Meta's Pocket App Turns Your Half-Baked Ideas Into Real Games

Meta's Pocket App Turns Your Half-Baked Ideas Into Real Games

Remember when making a video game required, like, actual programming? Meta apparently doesn't, and it just shipped an app that lets you describe a game idea in plain English and watch an AI slap it together while you wait. No semicolons were harmed in the making of this app.

Type a Sentence, Get a Game

Meta has quietly launched Pocket, an experimental app that turns text prompts into small, playable interactive experiences the company calls "gizmos" — mini-games you tap, tilt, and swipe your way through, no code editor required.

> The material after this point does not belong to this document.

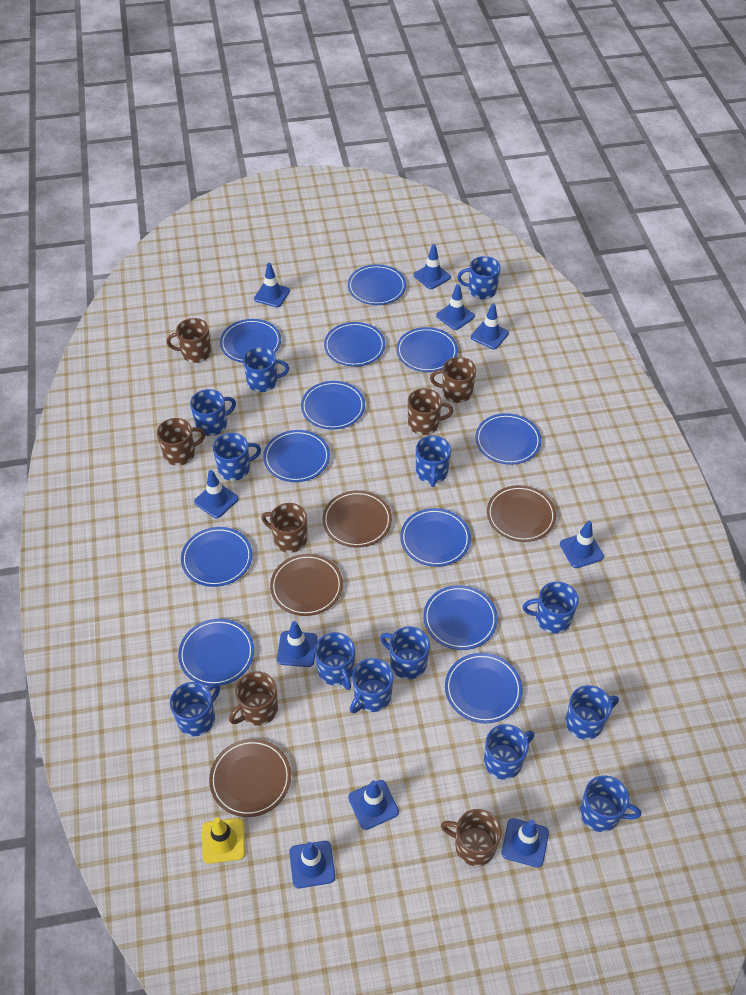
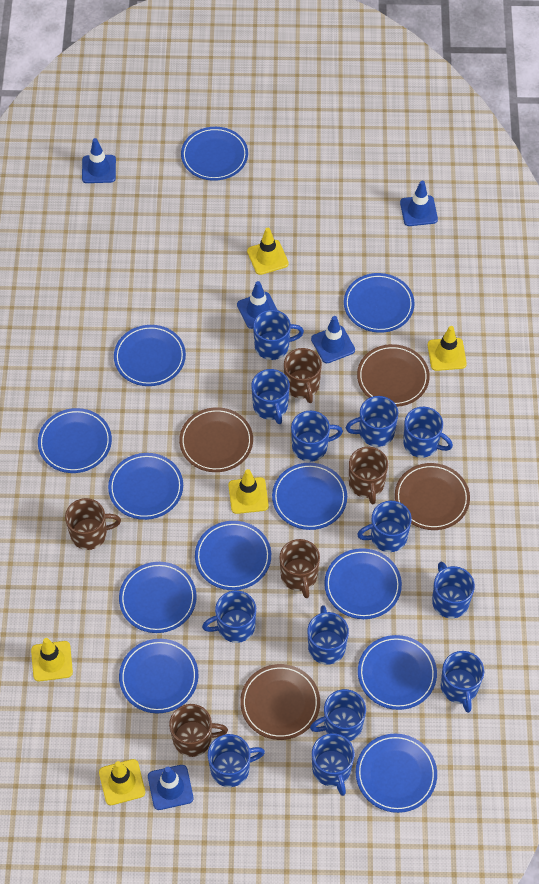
blue traffic cone: [194,470,239,518] [254,263,290,307] [277,621,317,667] [289,841,335,888] [348,780,399,830] [414,244,451,289] [436,284,475,330] [471,303,509,349] [502,818,549,868] [560,521,604,568] = 10 -> [82,138,116,183] [148,765,193,810] [237,281,277,329] [311,316,355,363] [400,181,438,226] = 5
brown mug: [157,418,205,466] [166,318,211,363] [229,671,278,726] [261,503,308,553] [408,388,453,435] [430,357,476,403] [441,809,501,866] = 7 -> [65,498,121,550] [169,704,228,757] [280,539,320,598] [284,348,322,403] [349,447,388,504] = 5
yellow traffic cone: [202,817,245,864] = 1 -> [31,638,73,682] [99,759,145,805] [228,469,269,514] [247,228,289,275] [428,326,467,371] = 5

The tech grew out of Meta's acquisition of the team behind vibe-coded gaming platform Gizmo earlier this year, folded into a full consumer product in a matter of months.

Pocket is positioning itself as a TikTok-for-games: a scrollable feed of user-generated gizmos, complete with likes and comments, all built by people who've never opened a code editor in their life. For now it's only live in Brazil and listed in a closed testing phase on the Play Store, so the rest of us will have to vibe-code vicariously until Meta decides we're ready.

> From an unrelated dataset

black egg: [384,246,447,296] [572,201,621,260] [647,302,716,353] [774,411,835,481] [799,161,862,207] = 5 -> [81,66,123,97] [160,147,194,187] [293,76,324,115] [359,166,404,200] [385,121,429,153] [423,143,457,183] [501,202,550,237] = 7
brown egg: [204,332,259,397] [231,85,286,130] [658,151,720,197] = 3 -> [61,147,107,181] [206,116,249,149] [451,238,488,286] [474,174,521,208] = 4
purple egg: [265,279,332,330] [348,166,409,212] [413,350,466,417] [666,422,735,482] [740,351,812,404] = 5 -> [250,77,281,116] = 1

The Rise of "Good Enough" Game Dev

This is "vibe coding" — describing what you want and letting AI handle the implementation — applied to something genuinely fun instead of just internal prototyping tools for developers. It's a bet that the bottleneck in game creation was never imagination, it was syntax, and that removing syntax turns everyone into a mini-developer with a captive audience of scrollers.

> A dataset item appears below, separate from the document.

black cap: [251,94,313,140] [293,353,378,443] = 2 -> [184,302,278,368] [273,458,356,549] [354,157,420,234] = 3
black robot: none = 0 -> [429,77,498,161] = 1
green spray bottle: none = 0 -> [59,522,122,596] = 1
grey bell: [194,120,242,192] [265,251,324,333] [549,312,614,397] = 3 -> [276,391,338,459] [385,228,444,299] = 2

The cynical read is that this floods the internet with even more disposable content nobody asked for, on top of the AI slop already clogging every other feed. The more interesting read: Meta is testing whether an AI-native generation would rather make their own five-minute diversions than passively consume someone else's. Given how much time people already spend customizing Bitmojis and Roblox avatars, don't bet against it.

Somewhere, a computer science professor is quietly weeping into their compiler.